The detractors will, of course, have seizures about all of this—they will say it overlooks the disinterested nature of learning and undoubtedly marks the end of the life of the mind. My colleagues in the humanities might argue that it smacks of a science system that prioritizes laboratory doing over seminar simulation. (They've been doing this for a long time.) Prepping for cubicle life is no way to think about Aristotle, they would insist, whither the critical thinkers? Once those ivory towers are opened to the world of work, there will be no end to it.
This is where I think the either/ors have it wrong. First, I’m not a big fan of pretending. We can pretend that work hasn’t infiltrated campus, but that doesn’t make it so. For those on the outside looking in, like the judicial system, we are in a serious state of denial. Ostrich-politics, as they say in Germany, isn’t a very effective or attractive technique (not least because of one's embarrassing posture and the rear-end exposure).

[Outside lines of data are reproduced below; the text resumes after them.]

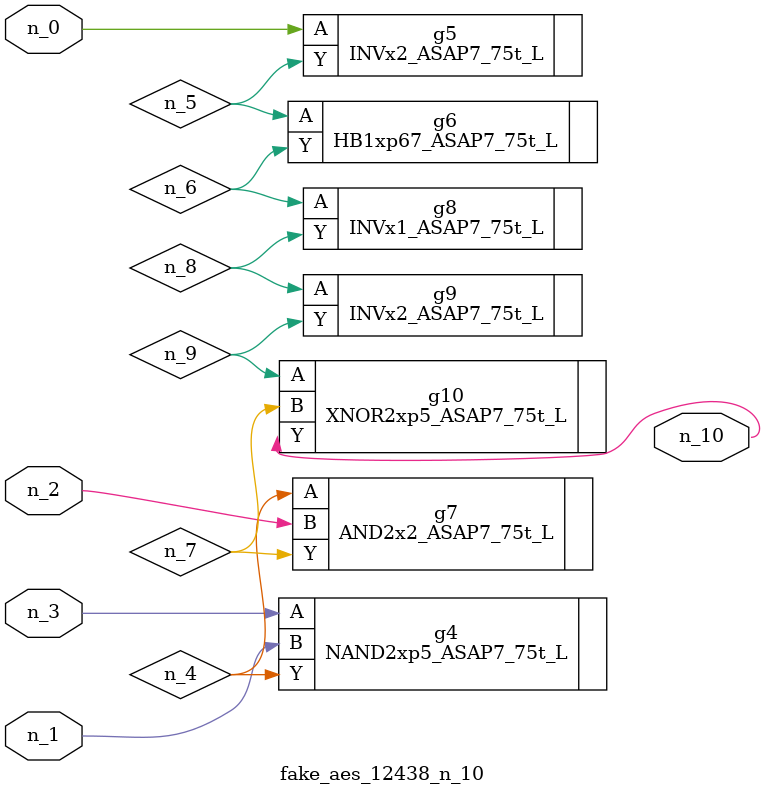
<source format=v>
module fake_aes_12438_n_10 (n_3, n_1, n_2, n_0, n_10);
input n_3;
input n_1;
input n_2;
input n_0;
output n_10;
wire n_6;
wire n_4;
wire n_9;
wire n_5;
wire n_8;
wire n_7;
NAND2xp5_ASAP7_75t_L g4 ( .A(n_3), .B(n_1), .Y(n_4) );
INVx2_ASAP7_75t_L g5 ( .A(n_0), .Y(n_5) );
HB1xp67_ASAP7_75t_L g6 ( .A(n_5), .Y(n_6) );
AND2x2_ASAP7_75t_L g7 ( .A(n_4), .B(n_2), .Y(n_7) );
INVx1_ASAP7_75t_L g8 ( .A(n_6), .Y(n_8) );
INVx2_ASAP7_75t_L g9 ( .A(n_8), .Y(n_9) );
XNOR2xp5_ASAP7_75t_L g10 ( .A(n_9), .B(n_7), .Y(n_10) );
endmodule
</source>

Second, and I think more important, we can do this in ways that are intellectually valuable. We need to get over our fear of the simple—simple things, when brought together over time, add up to much more. Witness Wikipedia. You can imagine any number of smaller-scale forms of student-curated information. In fact, this might be a very useful way to frame a new kind of work-study stance. Instead of apprentices simulating their superiors, students are curators making and sharing knowledge simultaneously at different levels of scale.
I think the most compelling reason is also the least appetizing: in the end we must. Higher education has simply become too expensive to justify itself as a pasture for the world’s elite. Or to put it another way, that’s all it is unless we do something differently. It’s time to get to work.